Superiority of Immunotherapy to Benzodiazepines and No Treatment in Down Syndrome Regression Disorder
Jonathan Santoro1, Saba Jafarpour2, Panteha Hayati Rezvan3, Mellad Khoshnood3, Natalie Boyd3, Benjamin Vogel3, Lina Nguyen3, Lilia Kazerooni3, Noemi Spinazzi4, Nidhiben Anadani5, Kristen Fisher6, Robyn Filipink7, Melanie Manning8, Cathy Franklin9, Eileen Quinn10, Michael Rafii11
1Department of Neurology, Children's Hospital Los Angeles, 2Children’s Hospital of Los Angeles, 3Children's Hospital Los Angeles, 4University of California San Francisco, 5University Of Oklahoma Health Science Center, 6Baylor College of Medicine, 7Children'S Hospital of Pittsburgh of UPMC, 8Stanford School of Medicine, 9Mater Research Institute, 10University of Toledo, 11USC Alzheimer'S Therapeutic Research Institute
Objective:
This study sought to assess the efficacy of lorazepam, IVIg and no treatment in individuals with Down Syndrome Regression Disorder (DSRD).
Background:
DSRD is a neuropsychiatric condition manifested by acute or subacute onset of bradykinesia, catatonia, mutism, and neuropsychiatric symptoms in an otherwise healthy individual with DS. Prior studies have demonstrated efficacy of both benzodiazepines and immunotherapy in this condition although none have compared these treatments directly as first line therapy.
Design/Methods:
This study was a prospective, non-randomized, observational assessment of the therapeutic efficacy of individuals receiving IVIg, lorazepam, and no treatment for DSRD. All patients met international criteria for DSRD. Therapeutic responses were assessed at baseline, 12 weeks, and 24 weeks.
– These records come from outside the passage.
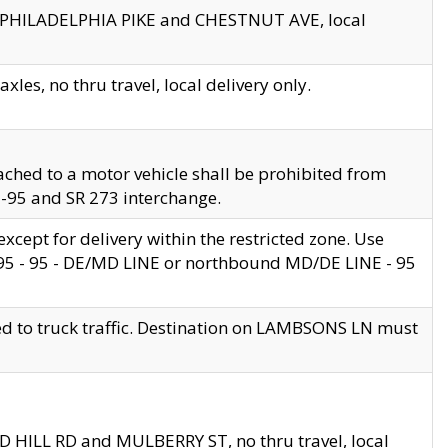
en PHILADELPHIA PIKE and CHESTNUT AVE, local
les, no thru travel, local delivery only.
ached to a motor vehicle shall be prohibited from
 I-95 and SR 273 interchange.
cept for delivery within the restricted zone. Use
 495 - 95 - DE/MD LINE or northbound MD/DE LINE - 95
ed to truck traffic. Destination on LAMBSONS LN must
ND HILL RD and MULBERRY ST, no thru travel, local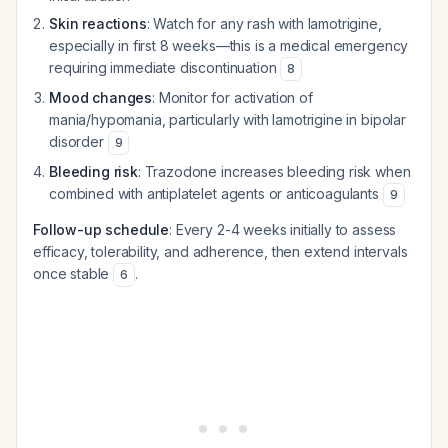
Skin reactions
: Watch for any rash with lamotrigine,
especially in first 8 weeks—this is a medical emergency
requiring immediate discontinuation
8
Mood changes
: Monitor for activation of
mania/hypomania, particularly with lamotrigine in bipolar
disorder
9
Bleeding risk
: Trazodone increases bleeding risk when
combined with antiplatelet agents or anticoagulants
9
Follow-up schedule
: Every 2-4 weeks initially to assess
efficacy, tolerability, and adherence, then extend intervals
once stable
.
6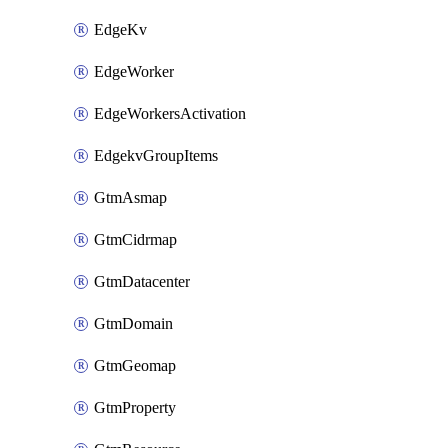
EdgeKv
EdgeWorker
EdgeWorkersActivation
EdgekvGroupItems
GtmAsmap
GtmCidrmap
GtmDatacenter
GtmDomain
GtmGeomap
GtmProperty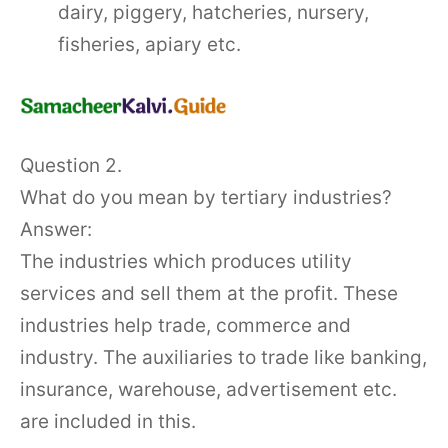
dairy, piggery, hatcheries, nursery,
fisheries, apiary etc.
Question 2.
What do you mean by tertiary industries?
Answer:
The industries which produces utility
services and sell them at the profit. These
industries help trade, commerce and
industry. The auxiliaries to trade like banking,
insurance, warehouse, advertisement etc.
are included in this.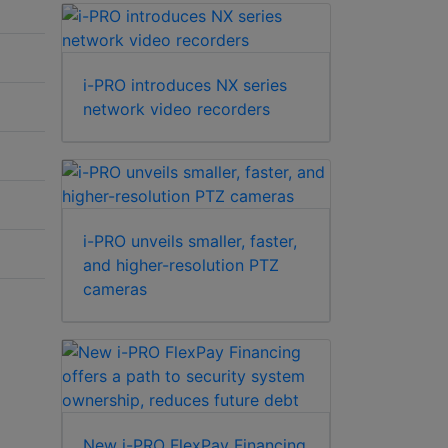
i-PRO introduces NX series
network video recorders
i-PRO unveils smaller, faster,
and higher-resolution PTZ
cameras
New i-PRO FlexPay Financing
The primary outcome measures were the Bush-Francis Catatonia Rating Scale (BFCRS), timed 25-foot walk (25FW), Neuropsychiatric Inventory Questionnaire (NPI-Q), and Clinical Global Improvement Scale (CGI-S).
Results:
134 individuals qualified for this study with 47 (35%) receiving no therapy, 43 (32%) receiving lorazepam and 44 (33%) receiving IVIg. Compared to no treatment, IVIg led to improvements in all measured therapeutic responses within the first 12 weeks, with additional gains from 12 to 24 weeks, except for the CGI-S score. Lorazepam resulted in symptom improvements in 25FW, BFCRS, and CGI-S within the first 12 weeks, and in NPIT and NPIST scores in the subsequent 12 weeks, although CGI-S showed worsening symptoms. IVIg provided greater benefits than lorazepam, with notable improvements in BFCRS, NPIT, and NPIST scores during the first 12 weeks, and further improvements in 25FW, BFCRS, CGI-S, and NPIT scores during the subsequent 12 weeks.
Conclusions:
In a large, cohort of individuals with DSRD, IVIg was superior to lorazepam on multiple primary clinical markers of disease activity, with both therapies were superior to receiving no treatment. Further, prospective randomized trials on immunotherapy in DSRD are advised.